**Task to carry out:**
Copy out every line of text in the material below without changing anything, and leave out the pictures.

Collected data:
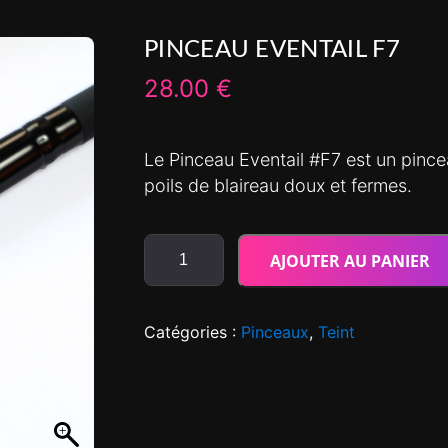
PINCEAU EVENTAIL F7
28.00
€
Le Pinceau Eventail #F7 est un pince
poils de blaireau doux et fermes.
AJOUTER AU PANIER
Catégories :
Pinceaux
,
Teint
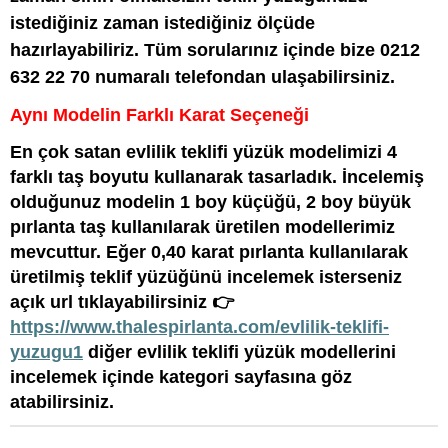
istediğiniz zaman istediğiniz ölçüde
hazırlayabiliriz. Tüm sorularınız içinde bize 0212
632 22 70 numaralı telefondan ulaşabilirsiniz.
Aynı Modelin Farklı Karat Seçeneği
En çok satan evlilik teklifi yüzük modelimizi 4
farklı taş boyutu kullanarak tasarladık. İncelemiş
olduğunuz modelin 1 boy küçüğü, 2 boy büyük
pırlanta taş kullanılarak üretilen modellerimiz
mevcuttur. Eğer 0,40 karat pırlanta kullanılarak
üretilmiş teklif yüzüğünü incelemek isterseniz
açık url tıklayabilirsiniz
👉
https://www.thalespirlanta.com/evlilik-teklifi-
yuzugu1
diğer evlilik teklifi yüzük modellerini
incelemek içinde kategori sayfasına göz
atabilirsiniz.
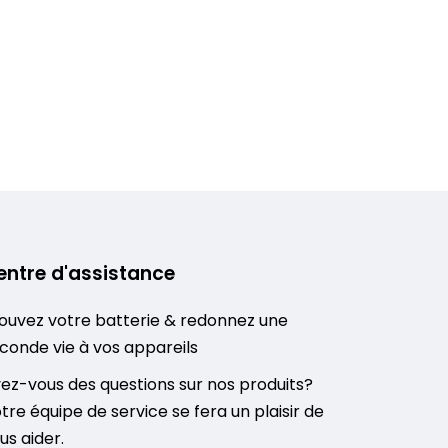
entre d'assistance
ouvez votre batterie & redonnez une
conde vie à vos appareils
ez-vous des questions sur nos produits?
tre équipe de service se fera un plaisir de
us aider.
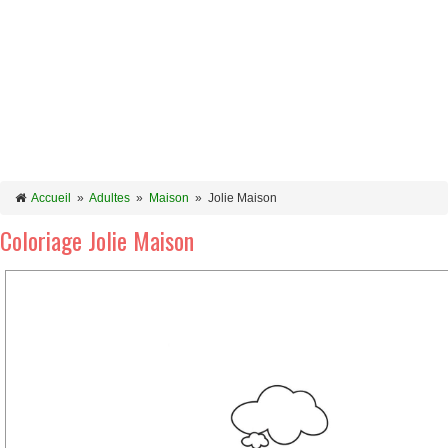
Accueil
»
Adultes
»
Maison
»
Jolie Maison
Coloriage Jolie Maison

**Solution to this exercise:**
PINCEAU EVENTAIL F7
28.00
€
Le Pinceau Eventail #F7 est un pince
poils de blaireau doux et fermes.
AJOUTER AU PANIER
Catégories :
Pinceaux
,
Teint
istediğiniz zaman istediğiniz ölçüde
hazırlayabiliriz. Tüm sorularınız içinde bize 0212
632 22 70 numaralı telefondan ulaşabilirsiniz.
Aynı Modelin Farklı Karat Seçeneği
En çok satan evlilik teklifi yüzük modelimizi 4
farklı taş boyutu kullanarak tasarladık. İncelemiş
olduğunuz modelin 1 boy küçüğü, 2 boy büyük
pırlanta taş kullanılarak üretilen modellerimiz
mevcuttur. Eğer 0,40 karat pırlanta kullanılarak
üretilmiş teklif yüzüğünü incelemek isterseniz
açık url tıklayabilirsiniz
👉
https://www.thalespirlanta.com/evlilik-teklifi-
yuzugu1
diğer evlilik teklifi yüzük modellerini
incelemek içinde kategori sayfasına göz
atabilirsiniz.
entre d'assistance
ouvez votre batterie & redonnez une
conde vie à vos appareils
ez-vous des questions sur nos produits?
tre équipe de service se fera un plaisir de
us aider.
Accueil
»
Adultes
»
Maison
»
Jolie Maison
Coloriage Jolie Maison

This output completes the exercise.